Former Financial Conduct Authority (FCA) technical specialist Rory Percival said file reviews were not enough to safeguard firms against backlash from DB transfers.

The comments came as he launched a guide on defined benefit (DB) transfers, where he addresses this issue, alongside suitability and new regulations coming into force in October.

Mr Percival told FTAdviser a lot of financial adviser firms worked on the basis that they did checks on all their files but he warned "in isolation, this is unlikely to be an adequate control for this high-risk business".

The flame obviously wasn't worth the candle for Mattioli Woods, which withdrew from the DB transfer advice market completely this week because transfer values had been declining and due to regulatory concerns.

2) Making allowance for HMRC

Tax can be complicated, so it's understandable to be a bit confused every now and then.

But confusion about tax isn't something we would often expect from HM Revenue & Customs, which this week revealed it does not have the data on how much tax is collected through the money purchase annual allowance.

This has meant the government has not been able to evaluate the effectiveness of its cuts to this allowance.

In response to a Freedom of Information request from Canada Life, HM Revenue & Customs (HMRC) revealed it does not hold information on the number of individuals who paid a tax charge as a result of breaching the MPAA, or the total value of tax collected through the MPAA charge each year.

• **Collected material**
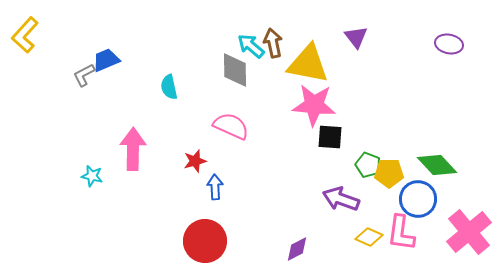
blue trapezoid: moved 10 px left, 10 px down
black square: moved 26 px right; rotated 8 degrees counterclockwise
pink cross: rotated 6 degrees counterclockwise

• **Instruction A**
According to the pensions news excerpt, why did Mattioli Woods leave the DB transfer advice market?
• **Instruction B**
Retype the pensions news excerpt, everything from "Former Financial Conduct" down to "now and then.".
• **Instruction C**
Write a continuation of the pensions news excerpt on DB transfers and HMRC that picks up after its final sentence.

• **Written answer A**
Transfer values had been declining, and it had regulatory concerns.

• **Written answer B**
Former Financial Conduct Authority (FCA) technical specialist Rory Percival said file reviews were not enough to safeguard firms against backlash from DB transfers.

The comments came as he launched a guide on defined benefit (DB) transfers, where he addresses this issue, alongside suitability and new regulations coming into force in October.

Mr Percival told FTAdviser a lot of financial adviser firms worked on the basis that they did checks on all their files but he warned "in isolation, this is unlikely to be an adequate control for this high-risk business".

The flame obviously wasn't worth the candle for Mattioli Woods, which withdrew from the DB transfer advice market completely this week because transfer values had been declining and due to regulatory concerns.

2) Making allowance for HMRC

Tax can be complicated, so it's understandable to be a bit confused every now and then.

• **Written answer C**
The MPAA, introduced in 2015 to coincide with pension freedoms, is the amount a person who has already begun drawing on their pension can pay back into their retirement pot in a given year without incurring a tax charge.

3) Turning point for Woodford?

Neil Woodford has said the "stress" in emerging markets is proving his view of the world economy right.

Mr Woodford has been much more positive on the outlook for the UK economy than his peers, which has hit the performance of his Woodford Equity Income fund.

According to data from FEAnalytics, Woodford Equity Income has returned 1.4 per cent over the past three years, compared with the 31.5 per cent returned by the IA UK All Companies sector.

But Mr Woodford said the volatility seen in emerging markets recently was feeding into asset prices, which he expected to continue.

The fund manager said he had positioned the funds he manages for a steep slowdown in global growth, with the UK to be a "shining light".